Here are some examples of how the Student Voice has helped the development of the curriculum and its delivery. Note that some changes can take time to implement.
POWERPOINT (click to expand)
You told us that ppt lectures usually do not work well (staff don't pace lectures well, students are unclear what is needed and ppt notes are hard to revise from). After discussion at the SSLC, we introduced guidelines strongly discouraging ppt-based lectures. These were published in 2017 and are by and large followed by staff.
COMPUTING
Students said they wanted more computing and employers seemed to look increasingly for computing skills. More "computing" can mean many things - more use of packages, more low-level programming (using compiled languages). Not all students want or need the same things. We agreed a policy in 2020. The final agreed change, an enlarged fourth year component, will run for the first time in 23/24.
BLENDED LEARNING
After Covid, education theorists and administrators at Warwick (and elsewhere) argued that material should increasingly be presented online with live lectures being phased out. Staff and students would meet to discuss how things were progressing. The education theorists call this blended learning. An SSLC-organised survey showed a strong student preference among physics students for a full return to live lectures. This is what we have done.
OVERCATTING
In 2022/3, the Vice-Chancellor, his deputy and the acting academic registrar all proposed without consulting you or us that the University should ban overcatting. Together with CS, Maths and Statistics, we organised opportunities for students to give their opinion. We sent the results to the Chair of the Board of Science together with a point-by-point rebuttal of the proposal.
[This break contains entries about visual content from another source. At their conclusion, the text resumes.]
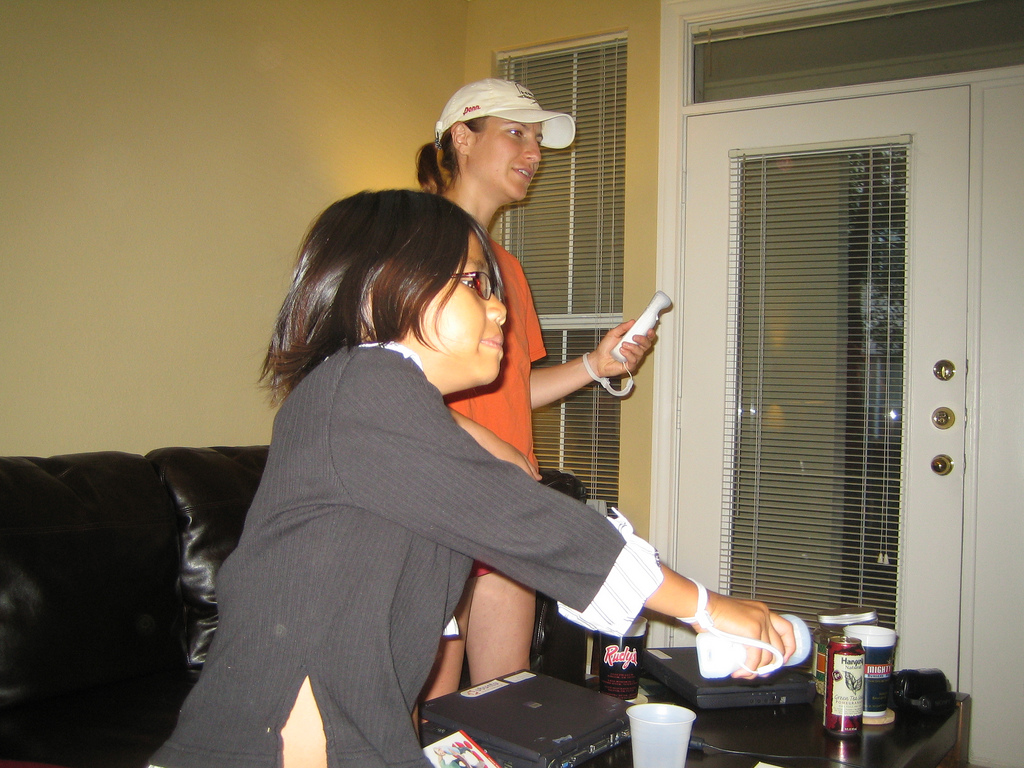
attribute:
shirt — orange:
[427, 218, 570, 501]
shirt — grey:
[190, 324, 843, 717]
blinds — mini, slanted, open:
[720, 143, 917, 687]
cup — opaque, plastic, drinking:
[616, 686, 717, 766]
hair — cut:
[282, 167, 489, 376]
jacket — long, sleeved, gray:
[155, 348, 631, 758]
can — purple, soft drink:
[820, 628, 878, 755]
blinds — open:
[467, 15, 651, 560]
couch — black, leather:
[0, 453, 592, 752]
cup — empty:
[622, 696, 696, 764]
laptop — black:
[632, 630, 809, 710]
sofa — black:
[0, 442, 589, 763]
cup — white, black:
[591, 603, 643, 702]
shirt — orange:
[443, 230, 549, 479]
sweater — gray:
[145, 349, 614, 764]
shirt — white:
[347, 336, 665, 641]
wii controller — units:
[691, 615, 821, 689]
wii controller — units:
[611, 273, 676, 366]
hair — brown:
[263, 191, 519, 403]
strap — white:
[682, 560, 812, 688]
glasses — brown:
[438, 267, 506, 294]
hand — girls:
[695, 593, 799, 687]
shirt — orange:
[449, 219, 538, 474]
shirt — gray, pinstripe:
[113, 338, 667, 766]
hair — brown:
[246, 177, 510, 391]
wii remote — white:
[683, 606, 822, 680]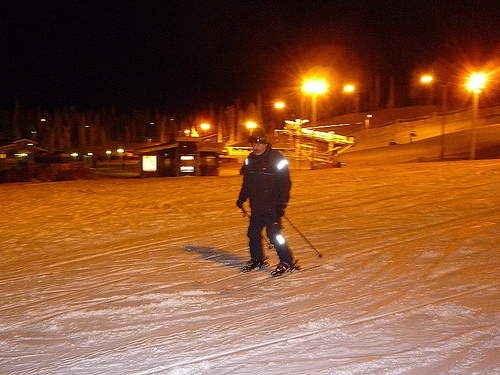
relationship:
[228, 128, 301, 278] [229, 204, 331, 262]
man holding poles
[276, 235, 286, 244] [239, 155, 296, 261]
bright light are on cloths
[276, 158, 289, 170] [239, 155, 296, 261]
light are on cloths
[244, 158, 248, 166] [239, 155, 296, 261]
reflective material are on cloths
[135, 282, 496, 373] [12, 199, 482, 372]
tracks are snow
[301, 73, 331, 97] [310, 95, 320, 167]
lights are on pole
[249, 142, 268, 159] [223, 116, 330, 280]
beard on man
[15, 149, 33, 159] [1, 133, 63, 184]
window on building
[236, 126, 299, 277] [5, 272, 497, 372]
man skiing in snow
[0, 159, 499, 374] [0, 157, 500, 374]
snow covering field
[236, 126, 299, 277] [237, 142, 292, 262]
man wearing cloths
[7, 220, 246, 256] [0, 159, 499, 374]
tracks in snow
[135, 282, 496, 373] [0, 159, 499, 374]
tracks in snow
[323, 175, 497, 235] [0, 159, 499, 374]
tracks in snow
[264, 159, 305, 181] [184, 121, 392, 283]
light on man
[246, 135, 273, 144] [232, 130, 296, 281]
hat on man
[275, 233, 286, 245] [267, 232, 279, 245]
bright light on knee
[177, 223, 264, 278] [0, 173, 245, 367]
shadow in snow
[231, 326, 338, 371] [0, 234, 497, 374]
white snow covers ground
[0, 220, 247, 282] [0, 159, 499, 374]
tracks in snow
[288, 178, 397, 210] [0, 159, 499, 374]
tracks in snow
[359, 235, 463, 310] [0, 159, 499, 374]
tracks in snow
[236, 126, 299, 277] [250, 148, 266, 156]
man has beard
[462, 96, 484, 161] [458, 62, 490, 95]
pole with light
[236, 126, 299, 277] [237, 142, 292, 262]
man wears cloths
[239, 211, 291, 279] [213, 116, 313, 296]
legs of person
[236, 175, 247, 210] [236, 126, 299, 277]
arm of man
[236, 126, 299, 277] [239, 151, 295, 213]
man wearing jacket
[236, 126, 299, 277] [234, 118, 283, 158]
man wearing hat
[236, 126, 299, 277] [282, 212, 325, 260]
man holding poles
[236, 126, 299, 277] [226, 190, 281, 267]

The plan is now back under review, with an understanding that changes to the curriculum should not be introduced without proper consultation.
It is not always possible to implement suggested changes. What may seem an improvement to some people can seem a wrong move to others. One case was the idea to move to online examinations. Not everyone agreed it was a good idea. In the end, it was not possible to guarantee the integrity of online examinations, and all departments in mathematical sciences decided after Covid to return to in-person examinations.